The Moscow-based company said its payment for August oil transit through the southern Druzhba pipeline was made to Ukraine's pipeline operator Ukrtransnafta on July 22, but the money was returned on July 28.

Russian lender Gazprombank, which handled the payment, said the money was returned because of EU restrictions, Transneft said in a statement, cited by Reuters.

Gazprombank, the third largest bank in Russia by assets, is not subject to EU sanctions.

The affected European countries include Hungary, Slovakia and the Czech Republic.

Transneft said there was no effect on the northern part of the Druzhba pipeline, which runs through Belarus to Poland and Germany.

“To resolve the issue, Transneft sent an appeal to an authorised bank for further transfer of information to the European regulator in order to obtain permission to conduct settlements … options for an alternative flow of funds are being worked out, daily consultations and negotiations with servicing banks are carried out,” the pipeline operator said, as cited by Politico.

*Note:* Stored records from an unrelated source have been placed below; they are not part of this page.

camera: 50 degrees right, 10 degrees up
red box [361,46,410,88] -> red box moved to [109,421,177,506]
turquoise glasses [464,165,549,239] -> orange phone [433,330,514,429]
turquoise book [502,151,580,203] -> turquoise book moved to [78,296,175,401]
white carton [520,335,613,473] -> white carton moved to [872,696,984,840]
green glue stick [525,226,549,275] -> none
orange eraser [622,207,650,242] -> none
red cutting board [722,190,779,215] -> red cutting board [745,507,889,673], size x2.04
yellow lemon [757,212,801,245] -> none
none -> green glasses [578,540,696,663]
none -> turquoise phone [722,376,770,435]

“However, to date, the issue of the possibility of making payments has not been resolved,” it said.

The reason for the returned payment was given as “the entry into force of EU Regulation 2022/1269. In particular, the procedure for controlling cross-border payments from the Russian Federation was specified”, Politico said.

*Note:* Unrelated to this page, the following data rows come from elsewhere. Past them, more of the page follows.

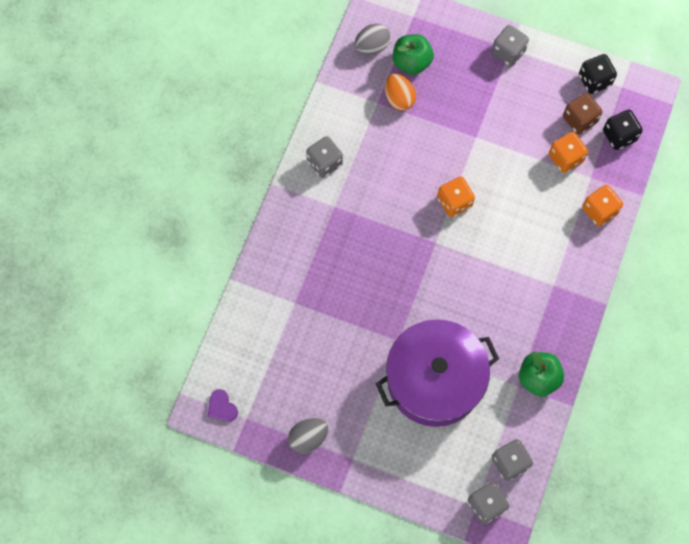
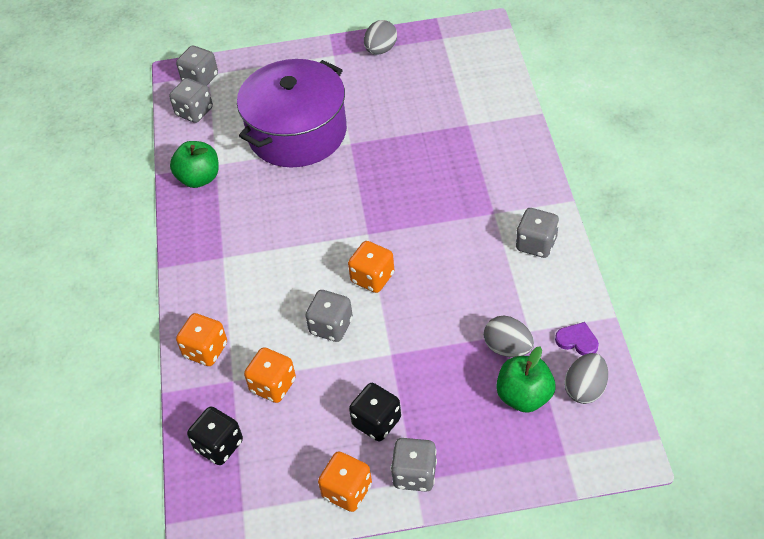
camera: 155 degrees right, 20 degrees down
purple heart [208,389,238,422] -> purple heart moved to [555,322,599,356]
orange egg [385,74,416,111] -> grey egg [484,316,534,357]
brown dice [563,93,602,134] -> none
black dice [579,54,617,94] -> black dice moved to [349,383,401,441]
none -> grey dice [305,290,353,342]
none -> orange dice [318,451,372,512]

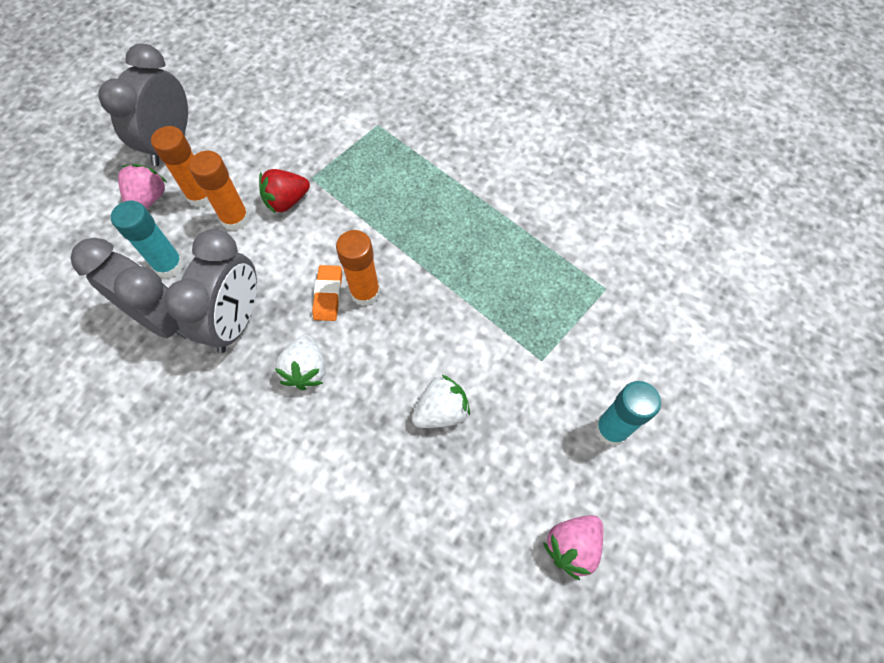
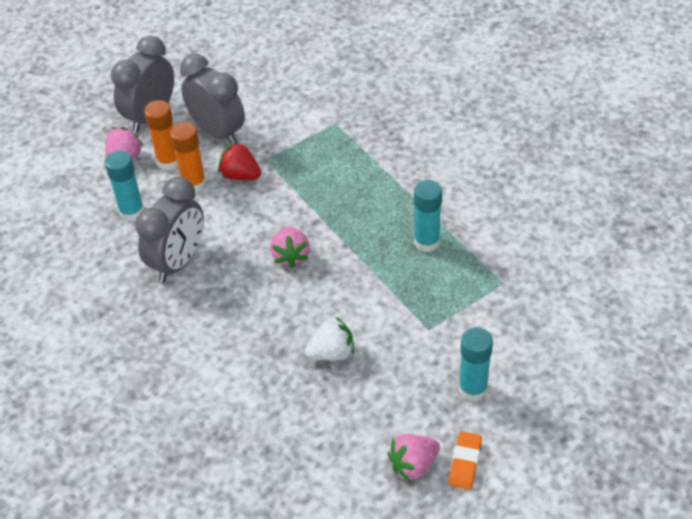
camera: 15 degrees right, 15 degrees down
grey clock [70,238,187,339] -> grey clock moved to [180,54,245,144]
red strawberry [259,169,310,214] -> red strawberry turned 45 degrees clockwise [218,141,261,180]
white strawberry [274,335,326,391] -> none
orange eraser [312,265,342,321] -> orange eraser moved to [448,431,482,490]
orange glue stick [336,230,380,306] -> pink strawberry [270,226,310,268]
none -> turquoise glue stick [414,180,442,252]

Russia supplies nearly 250,000 barrels a day through the southern leg of the Druzhba pipeline, according to Reuters.

Lukoil, Rosneft and Tatneft are main suppliers of oil through the Druzhba route.

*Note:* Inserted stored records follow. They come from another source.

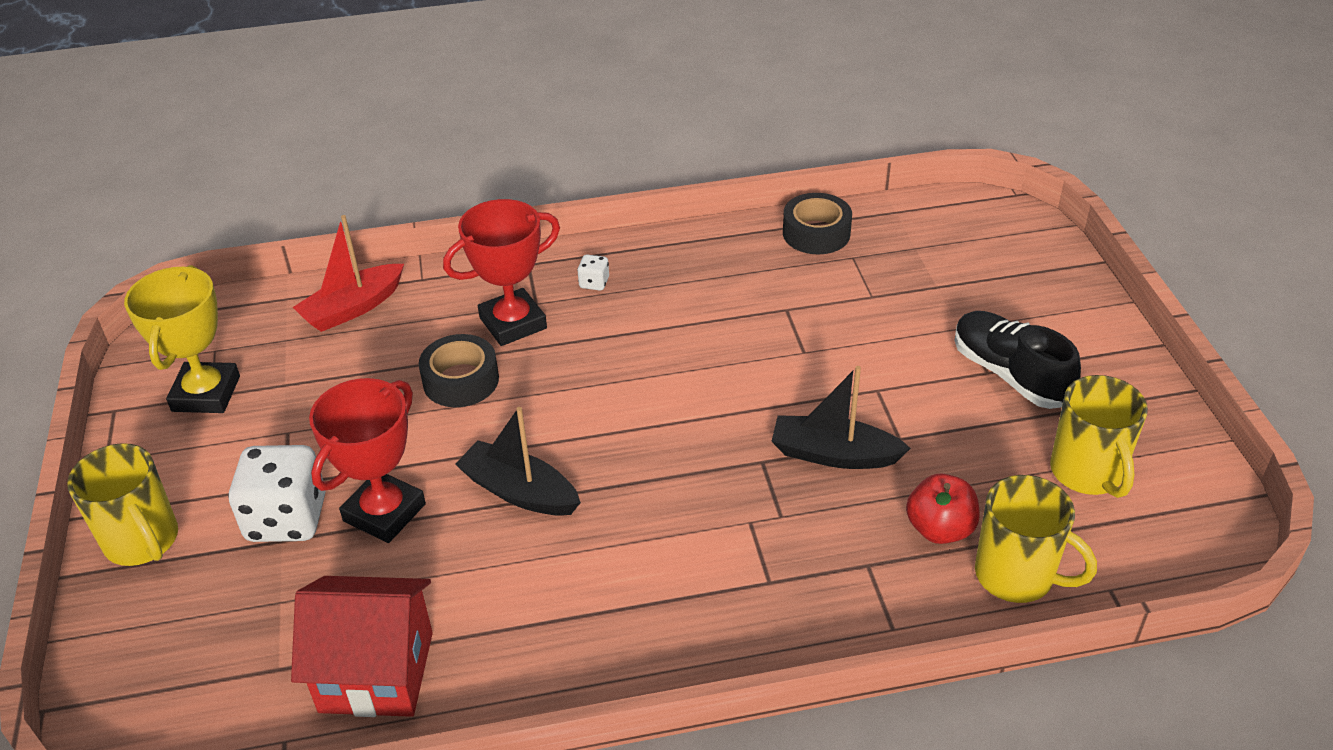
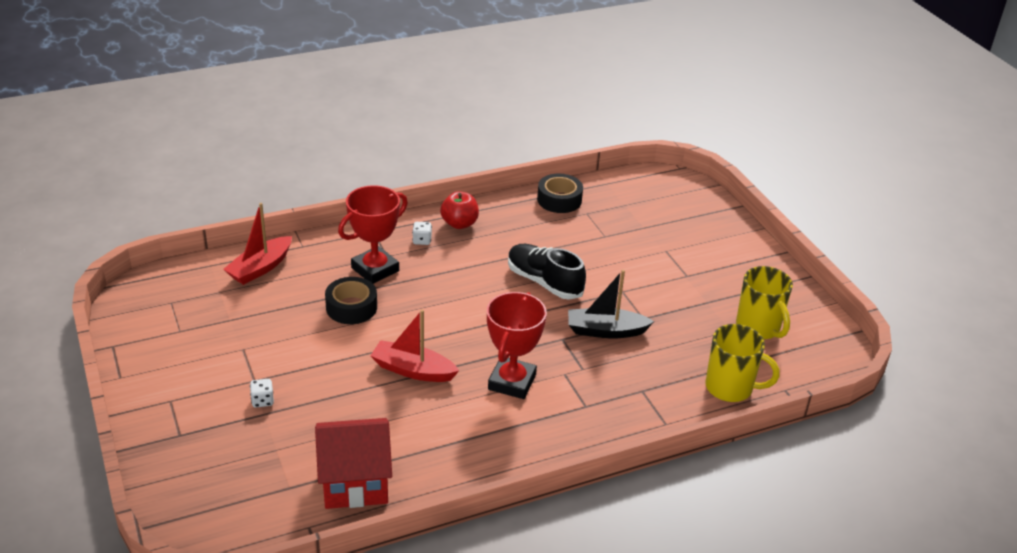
camera: 15 degrees left, 5 degrees down
yellow mug [67,443,178,566] -> none
yellow trophy [124,265,240,413] -> none
white dice [228,445,326,542] -> white dice [250,379,274,407], size x0.43
red trophy [309,378,426,543] -> red trophy moved to [487,292,547,399]
black boat [455,407,581,516] -> red boat [370,310,459,382]
red apple [906,473,980,544] -> red apple moved to [440,191,479,229]
black shoe [955,311,1081,409] -> black shoe moved to [508,244,586,300]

The announcement pushed up oil prices, which have slumped in recent days on concerns of a demand slowdown because of recessionary fears.

Brent, the benchmark for two thirds of the world's oil, rose to nearly $98 a barrel before dropping again. It was trading 1.12 per cent lower at $95.57 a barrel at 8.52pm UAE time on Tuesday.

Russia, the world's second-biggest exporter of crude, is a major supplier to Europe. Its natural gas supply accounts for about 40 per cent of European imports and has been a lifeline for the continent.

European governments are attempting to fill up gas reserves before the winter, amid fears that Russia could cut its supply pipelines.

Last month, Russian state-owned energy company Gazprom cut shipments on the Nordstream pipeline to Germany to 20 per cent of capacity, citing issues with turbines. The move sent gas prices to the highest levels since March, soon after Russia’s war in Ukraine began.

Last month, Russia, whose economy has been hit by western sanctions, said it will not supply oil to countries that opt to impose a price cap on its crude.

The price cap has been proposed by western countries to make it difficult for Russia to fund its war in Ukraine.